Addio a nagisa oshima, il poeta dell’erotismo

MUORE A OTTANT’ANNI IL REGISTA GIAPPONESE CHE ATTRAVERSO IL CINEMA HA INDAGATO SULLE PASSIONI UMANE

A causa di una potente polmonite, abbandona il mondo terreno, il regista giapponese Nagisa Oshima. Nato a Kyoto nel 1932, erede di una famiglia di samurai, il celebre regista nipponico, orfano a sei anni, viene allevato in povertà dalla madre.          

Studia legge, e si appassiona alla politica attivista del suo Paese; ben presto però la sua passione viscerale per l’arte, inizia a farsi sentire e nel 1954 entra alla Shochiku Company, prima come aiuto regista e poi come regista. Il suo primo lungometraggio è Il quartiere dell’amore e della speranza (1959); seguito da Racconto crudele della giovinezza, Il cimitero del sole e Notte e nebbia del Giappone. Pellicole forti, che raccontano le trasformazioni che, dopo la terribile sconfitta della Seconda guerra e la tragedia mondiale della bomba atomica, coinvolgono il suo Paese.

Qualche tempo dopo, nel 1960, lascia la Shochiku per fondare con la moglie, l’attrice Akiko Koyama, una sua compagnia, la Sozosha, dedicandosi soprattutto alla tv. Dopo questo primo periodo televisivo, in cui Oshima matura la sua esperienza in campo registico, ne arriva un altro, ben più gratificante e sostanzioso: il ritorno al cinema. Il suo nuovo esordio arriva nel 1965, quando gira Il godimento, ma tre anni dopo, inizia la sua emancipazione, presentando al Festival di Cannes del 1968, L’Impiccagione, uno dei suoi più grandi capolavori che racconta la storia di uno studente coreano, colpevole di aver stuprato ed ucciso due ragazze giapponesi, che viene impiccato di fronte a guardie, un prete e un dottore. Il ragazzo viene impiccato ma il suo cuore batte ancora e poco dopo riprende conoscenza, creando panico nei presenti. Con uno stile che richiamava per certi versi il teatro dell’assurdo di Bertol Brecht, Morandini definì il film “Uno dei più potenti film di Oshima: un grido di rivolta (contro il potere), un divertimento macabro, una fiaba allucinata”.
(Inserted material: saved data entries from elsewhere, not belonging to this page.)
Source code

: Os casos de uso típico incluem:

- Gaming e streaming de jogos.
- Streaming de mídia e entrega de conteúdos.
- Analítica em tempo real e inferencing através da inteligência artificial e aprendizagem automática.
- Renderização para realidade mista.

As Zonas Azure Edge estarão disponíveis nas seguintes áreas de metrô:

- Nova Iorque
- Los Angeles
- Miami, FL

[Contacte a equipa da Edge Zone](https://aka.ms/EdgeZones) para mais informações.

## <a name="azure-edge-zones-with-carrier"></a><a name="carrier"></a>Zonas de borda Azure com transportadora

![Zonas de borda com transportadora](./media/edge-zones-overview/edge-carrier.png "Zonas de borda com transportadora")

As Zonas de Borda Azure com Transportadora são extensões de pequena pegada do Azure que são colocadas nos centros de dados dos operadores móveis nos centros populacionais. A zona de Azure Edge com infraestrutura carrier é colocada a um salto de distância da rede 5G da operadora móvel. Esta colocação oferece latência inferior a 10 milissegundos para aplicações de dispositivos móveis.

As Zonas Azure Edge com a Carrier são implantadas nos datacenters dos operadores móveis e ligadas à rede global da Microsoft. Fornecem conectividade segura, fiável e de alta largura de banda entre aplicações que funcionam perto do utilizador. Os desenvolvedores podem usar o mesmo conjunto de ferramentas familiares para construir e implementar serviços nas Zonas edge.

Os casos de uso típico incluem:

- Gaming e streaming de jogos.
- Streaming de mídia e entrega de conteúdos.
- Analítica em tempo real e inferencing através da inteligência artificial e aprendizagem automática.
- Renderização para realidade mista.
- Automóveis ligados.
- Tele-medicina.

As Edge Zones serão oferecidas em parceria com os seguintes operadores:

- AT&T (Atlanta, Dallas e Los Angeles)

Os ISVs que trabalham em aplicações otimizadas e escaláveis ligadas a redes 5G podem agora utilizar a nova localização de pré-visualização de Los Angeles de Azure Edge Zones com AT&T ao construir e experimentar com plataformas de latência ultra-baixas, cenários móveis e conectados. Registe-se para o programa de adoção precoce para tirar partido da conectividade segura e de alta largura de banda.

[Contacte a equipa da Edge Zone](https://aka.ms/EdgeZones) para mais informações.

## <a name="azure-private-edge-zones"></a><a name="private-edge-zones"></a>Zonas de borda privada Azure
Dopo questo primo celebre esordio, Oshima torna con un film che parla un linguaggio universale, quello dell’erotismo, con Ecco l’impero dei sensi del 1976, con cui il regista vinse il Premio Speciale al Festival di Chicago. Ispirato da un celebre episodio di cronaca avvenuto nel Giappone degli anni trenta, il film racconta il rapporto ossessivo/compulsivo tra un proprietario di una pensione e la sua cameriera. La loro attrazione è così potente da non farli smettere di copulare mai, neanche di fronte ad altre persone. Tale relazione, nella sua totale trasgressione sarà fatale per l’uomo, che muore durante un amplesso mortale. Il rapporto tra eros e thanatos è evidente. Oshima ricevette tante critiche positive a livello internazionale per questo film: finalmente un regista sapeva mettere in scena le passioni più carnali dell’uomo comune e tale successo, lo portò, nel 1978, a ottenere il Premio per la migliore regia al 31° Festival di Cannes con L’impero della passione. L’occidente, ormai, consapevole del talento del regista nipponico, lo corteggia tanto da chiamarlo a dirigere in Europa, così nel 1983 realizza con produttori britannici, Furyo, opera intensa interpretata tra gli altri da David Bowie, Ryuichi Sakamoto e Takeshi Kitano. Storia del rapporto tra un prigioniero e il suo carceriere, che indaga sull’omosessualità e il senso di reclusione. Tre anni dopo tocca a Max amore mio, prodotto e girato in Francia.

L’ultima sua grande regia, che segue un lungo periodo di malattia che lo costringe all’immobilità, risale al 1999 Tabù, che presentò al Festival di Cannes, con protagonista il collega regista Takeshi Kitano. Una storia di passione omosessuale tra samurai, che sconvolse e sconvolge ancora intere generazioni.

Con i suoi film Nagisa Oshima ci fa dunque eredi di un enorme testamento spirituale che ci spinge a riflettere sulla libertà di espressione e non solo. Vi lasciamo con una sua frase che racchiude in sé tutto la sua poetica.

Credo che la cosa più importante, per un cineasta, sia il potere e il dovere parlare di ogni argomento possibile. Questo è il punto. In questo modo si possono fare film sulle varie forme di sessualità, sull’amore e la morte: l’importante è essere liberi”.